Concerti di musica jazz dal vivo accompagnati da ottimo vino in una location suggestiva, sono gli ingredienti della nona edizione del "Volcei Wine Jazz", in programma sabato 10 agosto 2019 a Buccino, in provincia di Salerno.

L’antica Volcei ospiterà il consolidato evento ideato e realizzato dall’associazione Pro Loco di Buccino –Volcei.

L’evento prevede l’esecuzione dal vivo di musica Jazz e concerti nel chiostro dell’ex Convento degli Eremitani, che ospita il Museo Archeologico Nazionale di Volcei, dedicato a Marcello Gigante.

La scelta del Museo come location offre uno scenario ideale per coniugare vino, cultura e musica.
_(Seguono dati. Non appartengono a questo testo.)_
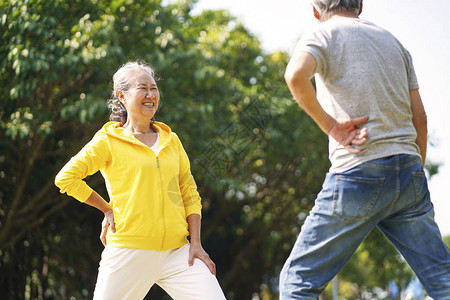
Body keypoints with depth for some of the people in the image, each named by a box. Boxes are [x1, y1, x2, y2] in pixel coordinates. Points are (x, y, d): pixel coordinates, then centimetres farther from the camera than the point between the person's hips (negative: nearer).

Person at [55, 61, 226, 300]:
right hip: (129, 251, -3)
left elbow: (190, 194, 14)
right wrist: (107, 209, 0)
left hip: (176, 250, 4)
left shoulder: (171, 140, 14)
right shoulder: (109, 140, 2)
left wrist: (196, 244, 4)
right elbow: (66, 177, -3)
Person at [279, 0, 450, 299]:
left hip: (358, 173, -5)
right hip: (408, 170, 5)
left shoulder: (321, 35, 3)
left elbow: (296, 75, -21)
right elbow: (420, 117, 18)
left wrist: (330, 126, -10)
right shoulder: (392, 40, 20)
All’interno del museo non mancano, infatti, elementi che richiamano il rituale del vino in età antica, ovvero il simposium, che tra spettacoli, vino e musica esaltava il piacere del convivio, fulcro della socialità aristocratica del tempo.

Nel corso delle due giornate dedicate al festival si svolgeranno numerose iniziative capaci di animare la città, saranno proposte degustazioni legate alla gastronomia del territorio promuovendo le eccellenze del territorio poste in abbinamento con i vini Italiani invitando l’enoturista a “Bere responsabilMente”, l’iniziativa intende sottolineare l'importanza del bere bene, senza alcun rischio né per sé né per gli altri.
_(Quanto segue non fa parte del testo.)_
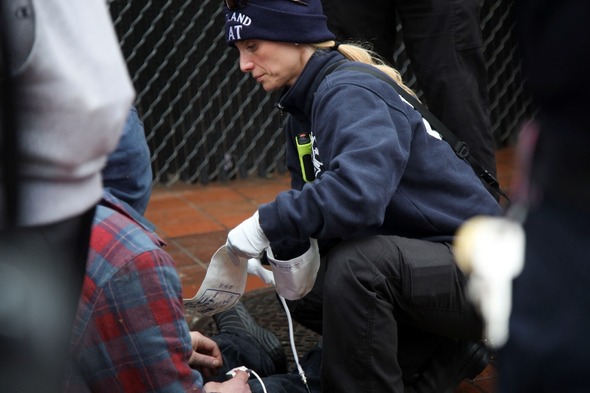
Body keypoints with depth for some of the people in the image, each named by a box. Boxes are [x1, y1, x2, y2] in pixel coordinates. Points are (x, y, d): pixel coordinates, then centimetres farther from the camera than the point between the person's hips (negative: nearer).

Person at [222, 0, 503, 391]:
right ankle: (451, 354, 19)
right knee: (304, 293, 16)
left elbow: (358, 191, -38)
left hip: (481, 273, -11)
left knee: (354, 264, -34)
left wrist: (267, 223, -28)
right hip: (415, 263, 11)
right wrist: (283, 246, -10)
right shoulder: (306, 102, 10)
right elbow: (311, 198, 11)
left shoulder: (350, 92, -20)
Ecco il programma ufficiale:

10 agosto 2019 
Ore 9:00/13:00  - 15:00/19:00 - Visita guidata al museo archeologico nazionale di Volcei
Ore 20:00 Apertura delle cantine e dei banchetti gastronomici
Ore 21:30 "BLACK SOUL PROJECT 5et" in concerto: Antonia Criscuolo – voce; Guglielmo Santimone – pianoforte; Davide Cantarella – batteria; Domenico Andria – basso; Rosa Pia Genovese – sax.

Il progetto "Black Soul Project" è nato dalla contaminazione della vecchia epoca musicale nel new sound dei giorni nostri. È la perfetta fusione tra black music, jazz e musica extracolta, ma in particolare è un omaggio all'afro-american music. A capo del progetto il Maestro Davide Cantarella, noto batterista e percussionista salernitano, plurilaureato con il massimo dei voti e lode al Conservatorio G. Martucci di Salerno.